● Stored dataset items
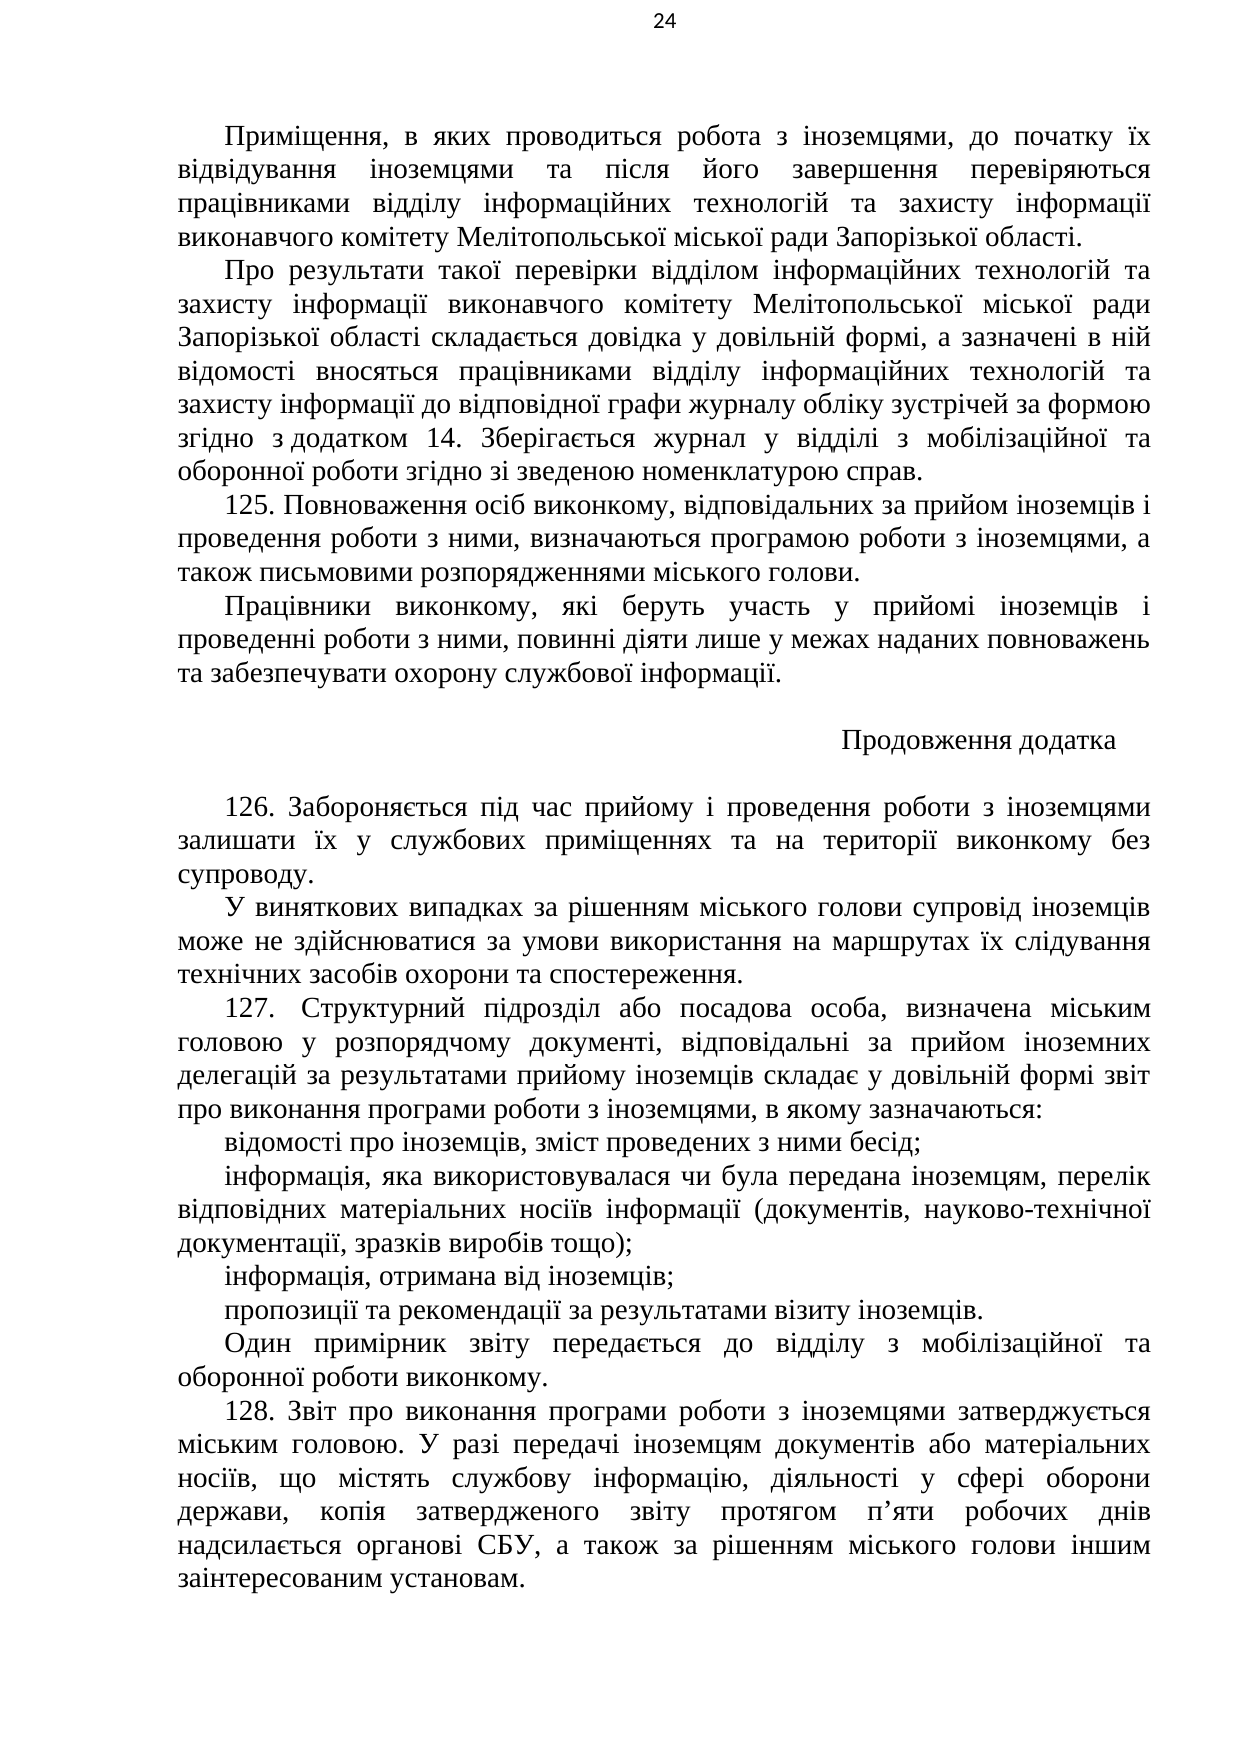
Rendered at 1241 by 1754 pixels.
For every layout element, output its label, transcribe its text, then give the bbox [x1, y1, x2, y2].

text Приміщення, в яких проводиться робота з іноземцями, до початку їх відвідування іноземцями та після його завершення перевіряються працівниками відділу інформаційних технологій та захисту інформації виконавчого комітету Мелітопольської міської ради Запорізької області. [177, 118, 1152, 252]
text відомості про іноземців, зміст проведених з ними бесід; [177, 1124, 1152, 1158]
text інформація, яка використовувалася чи була передана іноземцям, перелік відповідних матеріальних носіїв інформації (документів, науково-технічної документації, зразків виробів тощо); [177, 1158, 1152, 1258]
text Працівники виконкому, які беруть участь у прийомі іноземців і проведенні роботи з ними, повинні діяти лише у межах наданих повноважень та забезпечувати охорону службової інформації. [177, 588, 1152, 688]
text 125. Повноваження осіб виконкому, відповідальних за прийом іноземців і проведення роботи з ними, визначаються програмою роботи з іноземцями, а також письмовими розпорядженнями міського голови. [177, 487, 1152, 588]
text Продовження додатка [767, 722, 1152, 755]
text Один примірник звіту передається до відділу з мобілізаційної та оборонної роботи виконкому. [177, 1326, 1152, 1393]
text У виняткових випадках за рішенням міського голови супровід іноземців може не здійснюватися за умови використання на маршрутах їх слідування технічних засобів охорони та спостереження. [177, 889, 1152, 990]
text 128. Звіт про виконання програми роботи з іноземцями затверджується міським головою. У разі передачі іноземцям документів або матеріальних носіїв, що містять службову інформацію, діяльності у сфері оборони держави, копія затвердженого звіту протягом п’яти робочих днів надсилається органові СБУ, а також за рішенням міського голови іншим заінтересованим установам. [177, 1393, 1152, 1594]
text 126. Забороняється під час прийому і проведення роботи з іноземцями залишати їх у службових приміщеннях та на території виконкому без супроводу. [177, 789, 1152, 889]
text пропозиції та рекомендації за результатами візиту іноземців. [177, 1292, 1152, 1326]
text інформація, отримана від іноземців; [177, 1258, 1152, 1292]
text 127. Структурний підрозділ або посадова особа, визначена міським головою у розпорядчому документі, відповідальні за прийом іноземних делегацій за результатами прийому іноземців складає у довільній формі звіт про виконання програми роботи з іноземцями, в якому зазначаються: [177, 990, 1152, 1124]
text Про результати такої перевірки відділом інформаційних технологій та захисту інформації виконавчого комітету Мелітопольської міської ради Запорізької області складається довідка у довільній формі, а зазначені в ній відомості вносяться працівниками відділу інформаційних технологій та захисту інформації до відповідної графи журналу обліку зустрічей за формою згідно з додатком 14. Зберігається журнал у відділі з мобілізаційної та оборонної роботи згідно зі зведеною номенклатурою справ. [177, 252, 1152, 487]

● To do
Repeat all of the entries above word for word and omit the pictures.

● Task response
Rendered at 1241 by 1754 pixels.
For every layout element, output its label, transcribe its text, then give the bbox [x1, y1, x2, y2].

text Приміщення, в яких проводиться робота з іноземцями, до початку їх відвідування іноземцями та після його завершення перевіряються працівниками відділу інформаційних технологій та захисту інформації виконавчого комітету Мелітопольської міської ради Запорізької області. [177, 118, 1152, 252]
text відомості про іноземців, зміст проведених з ними бесід; [177, 1124, 1152, 1158]
text інформація, яка використовувалася чи була передана іноземцям, перелік відповідних матеріальних носіїв інформації (документів, науково-технічної документації, зразків виробів тощо); [177, 1158, 1152, 1258]
text Працівники виконкому, які беруть участь у прийомі іноземців і проведенні роботи з ними, повинні діяти лише у межах наданих повноважень та забезпечувати охорону службової інформації. [177, 588, 1152, 688]
text 125. Повноваження осіб виконкому, відповідальних за прийом іноземців і проведення роботи з ними, визначаються програмою роботи з іноземцями, а також письмовими розпорядженнями міського голови. [177, 487, 1152, 588]
text Продовження додатка [767, 722, 1152, 755]
text Один примірник звіту передається до відділу з мобілізаційної та оборонної роботи виконкому. [177, 1326, 1152, 1393]
text У виняткових випадках за рішенням міського голови супровід іноземців може не здійснюватися за умови використання на маршрутах їх слідування технічних засобів охорони та спостереження. [177, 889, 1152, 990]
text 128. Звіт про виконання програми роботи з іноземцями затверджується міським головою. У разі передачі іноземцям документів або матеріальних носіїв, що містять службову інформацію, діяльності у сфері оборони держави, копія затвердженого звіту протягом п’яти робочих днів надсилається органові СБУ, а також за рішенням міського голови іншим заінтересованим установам. [177, 1393, 1152, 1594]
text 126. Забороняється під час прийому і проведення роботи з іноземцями залишати їх у службових приміщеннях та на території виконкому без супроводу. [177, 789, 1152, 889]
text пропозиції та рекомендації за результатами візиту іноземців. [177, 1292, 1152, 1326]
text інформація, отримана від іноземців; [177, 1258, 1152, 1292]
text 127. Структурний підрозділ або посадова особа, визначена міським головою у розпорядчому документі, відповідальні за прийом іноземних делегацій за результатами прийому іноземців складає у довільній формі звіт про виконання програми роботи з іноземцями, в якому зазначаються: [177, 990, 1152, 1124]
text Про результати такої перевірки відділом інформаційних технологій та захисту інформації виконавчого комітету Мелітопольської міської ради Запорізької області складається довідка у довільній формі, а зазначені в ній відомості вносяться працівниками відділу інформаційних технологій та захисту інформації до відповідної графи журналу обліку зустрічей за формою згідно з додатком 14. Зберігається журнал у відділі з мобілізаційної та оборонної роботи згідно зі зведеною номенклатурою справ. [177, 252, 1152, 487]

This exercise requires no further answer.